Still, this hasn't stopped conservative politicians in particular from making "inappropriate connections" between a primarily sexually transmitted disease and the LGBTQ+ community. Baskerville noted that many "were literally conveying a message that was steeped in homophobia, or perpetuating stigma against the LGBTQ community."
While officials must make efforts to avoid vilifying a group, Baskerville said that they must also avoid vilifying sexual activities. He highlighted the importance of a "sex-positive" attitude that does not shame people for their choices.
"When we're thinking about information, it's incumbent upon us to ensure that we're disseminating it in a way that is sex positive and that is not attempting to restrict folks' ability to engage in whatever behaviors that they deem necessary and important for their lives," he said.
What can you do?
However, people still have an individual responsibility to take care of their own health. Baskerville said he "would encourage people to analyze where they are in their life, what behaviors they can potentially adjust."
"It's important that folks educate themselves on the ways in which you can be exposed to mpox, what ways you can prevent contraction," Baskerville said. "The most important piece of that is vaccination, and ensuring that you are getting vaccinated and that you get two shots.
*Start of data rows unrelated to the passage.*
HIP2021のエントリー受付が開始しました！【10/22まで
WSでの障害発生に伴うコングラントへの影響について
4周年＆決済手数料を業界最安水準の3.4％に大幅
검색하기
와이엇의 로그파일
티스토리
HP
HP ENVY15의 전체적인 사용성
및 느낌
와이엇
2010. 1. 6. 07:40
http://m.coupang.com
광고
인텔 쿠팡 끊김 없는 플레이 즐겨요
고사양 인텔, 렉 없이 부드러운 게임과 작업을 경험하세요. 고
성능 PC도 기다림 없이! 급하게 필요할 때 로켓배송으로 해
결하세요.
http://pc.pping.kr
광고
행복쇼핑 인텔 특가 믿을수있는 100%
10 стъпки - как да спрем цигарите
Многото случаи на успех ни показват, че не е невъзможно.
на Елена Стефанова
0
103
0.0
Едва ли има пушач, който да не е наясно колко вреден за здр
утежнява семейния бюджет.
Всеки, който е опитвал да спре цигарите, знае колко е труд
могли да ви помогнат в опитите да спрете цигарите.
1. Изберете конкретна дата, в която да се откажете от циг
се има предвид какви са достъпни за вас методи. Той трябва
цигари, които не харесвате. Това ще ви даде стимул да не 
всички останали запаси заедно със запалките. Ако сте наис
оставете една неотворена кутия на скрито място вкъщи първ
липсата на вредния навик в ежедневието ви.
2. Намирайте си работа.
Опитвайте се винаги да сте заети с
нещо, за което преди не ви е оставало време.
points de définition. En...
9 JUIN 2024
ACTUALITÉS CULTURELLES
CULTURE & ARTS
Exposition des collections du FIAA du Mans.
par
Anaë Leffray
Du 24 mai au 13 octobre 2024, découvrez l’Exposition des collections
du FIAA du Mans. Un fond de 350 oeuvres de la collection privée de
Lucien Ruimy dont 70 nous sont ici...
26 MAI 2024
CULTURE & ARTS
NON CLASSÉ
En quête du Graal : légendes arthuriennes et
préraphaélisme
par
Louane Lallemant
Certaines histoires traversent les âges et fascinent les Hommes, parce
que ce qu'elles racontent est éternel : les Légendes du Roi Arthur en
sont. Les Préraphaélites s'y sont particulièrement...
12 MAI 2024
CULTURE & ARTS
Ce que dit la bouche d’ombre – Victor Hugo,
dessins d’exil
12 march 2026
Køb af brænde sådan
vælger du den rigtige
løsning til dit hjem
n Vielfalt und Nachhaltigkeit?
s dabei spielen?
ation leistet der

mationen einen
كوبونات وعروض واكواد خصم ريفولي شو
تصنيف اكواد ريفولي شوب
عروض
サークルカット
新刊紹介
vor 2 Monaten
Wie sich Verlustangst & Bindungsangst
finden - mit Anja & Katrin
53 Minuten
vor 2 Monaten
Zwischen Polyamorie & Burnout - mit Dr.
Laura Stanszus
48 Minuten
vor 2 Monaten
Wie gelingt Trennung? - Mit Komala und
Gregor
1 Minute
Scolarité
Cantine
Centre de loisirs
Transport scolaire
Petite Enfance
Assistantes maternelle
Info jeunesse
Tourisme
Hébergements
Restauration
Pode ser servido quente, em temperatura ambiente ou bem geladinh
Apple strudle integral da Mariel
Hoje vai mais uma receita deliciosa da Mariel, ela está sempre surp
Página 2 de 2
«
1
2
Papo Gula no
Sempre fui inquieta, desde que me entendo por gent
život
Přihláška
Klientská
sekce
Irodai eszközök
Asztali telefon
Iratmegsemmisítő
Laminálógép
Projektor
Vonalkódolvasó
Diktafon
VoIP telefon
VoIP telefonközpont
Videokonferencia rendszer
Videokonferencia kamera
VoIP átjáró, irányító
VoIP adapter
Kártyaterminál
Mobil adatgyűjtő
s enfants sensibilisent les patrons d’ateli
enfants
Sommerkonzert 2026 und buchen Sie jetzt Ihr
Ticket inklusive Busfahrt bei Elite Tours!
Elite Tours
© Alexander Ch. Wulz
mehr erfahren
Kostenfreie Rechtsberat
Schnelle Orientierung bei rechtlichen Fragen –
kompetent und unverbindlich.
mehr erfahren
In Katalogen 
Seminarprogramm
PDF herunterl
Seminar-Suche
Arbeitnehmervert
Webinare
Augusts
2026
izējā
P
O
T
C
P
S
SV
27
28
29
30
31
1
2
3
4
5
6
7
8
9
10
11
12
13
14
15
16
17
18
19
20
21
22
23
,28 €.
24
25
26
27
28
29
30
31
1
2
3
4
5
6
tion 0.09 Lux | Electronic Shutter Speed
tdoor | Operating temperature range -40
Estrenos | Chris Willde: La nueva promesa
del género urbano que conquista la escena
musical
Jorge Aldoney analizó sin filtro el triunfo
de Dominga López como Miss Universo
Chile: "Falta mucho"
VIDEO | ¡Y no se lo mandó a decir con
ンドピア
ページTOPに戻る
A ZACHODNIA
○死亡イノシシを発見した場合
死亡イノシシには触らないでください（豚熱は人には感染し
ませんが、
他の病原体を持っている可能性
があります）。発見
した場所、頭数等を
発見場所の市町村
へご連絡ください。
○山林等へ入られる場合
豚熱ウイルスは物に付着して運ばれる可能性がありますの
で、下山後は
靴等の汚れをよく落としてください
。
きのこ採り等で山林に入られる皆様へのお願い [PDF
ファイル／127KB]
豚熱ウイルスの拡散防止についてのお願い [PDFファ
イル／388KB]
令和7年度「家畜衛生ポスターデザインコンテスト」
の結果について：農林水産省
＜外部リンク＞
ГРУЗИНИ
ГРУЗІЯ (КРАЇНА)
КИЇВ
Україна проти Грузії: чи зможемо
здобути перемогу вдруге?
It's important to be fully vaccinated and fully vaccinated means you're getting two shots two weeks apart from each other, which is the standard currently."
The CDC recommends that those at higher risk get vaccinated, including gay, bisexual, and other men who have sex with men, as well as transgender or nonbinary people. The two-doses of the Jynneos vaccine is crucial for effectively preventing the spread of mpox regardless of the strain, according to the organization, and contraction can be prevented by avoiding close skin-to-skin contact with individuals showing symptoms of the virus.
Still, Baskerville maintained that this can not make up for instances in which information or vaccinations do not reach communities, nor can it influence those who lack trust in the institutions around them.
"We also can't dismiss that in the American health system, there is a mistrust particularly within Black and Latine communities," Baskerville explained. "Part of addressing that is just ensuring that the information that we are providing is accurate. Ensuring that when we're telling folks that these are the places that they can go to get vaccinated, they are actually going to those places and getting the vaccine, and not being turned away."
What does HIV have to do with mpox?
To Baskerville, these trends show "some similarities" between the current response to mpox and the public response to the HIV pandemic as it devastated communities in the 1980s, particularly in the "stigma" that has emerged around the viruses.
"We saw this when creating stigma around the HIV epidemic. The way in which officials were speaking about the virus in connection to the impact of it within certain communities, particularly LGBTQ," he continued. "For many years, the federal government wasn't talking about it, but when they did talk about it, it was really steeped in homophobia and wasn't productive to getting folks engaged in services to help maintain healthiness for themselves."
Baskerville believes governments have stepped up recently by "centering community in the response" and using the HIV pandemic as an example, though there is still much more to be done in the event of an outbreak in the U.S.
"We have to always remember equity, and that means covering those communities to ensure that they aren't continuously bearing the brunt of public health emergencies or epidemics the way that we continuously see," Baskerville said. "And that means addressing structural and systemic racism and homophobia, and also ensuring that these communities and the healthcare systems who they engage with often are getting the resources that they need."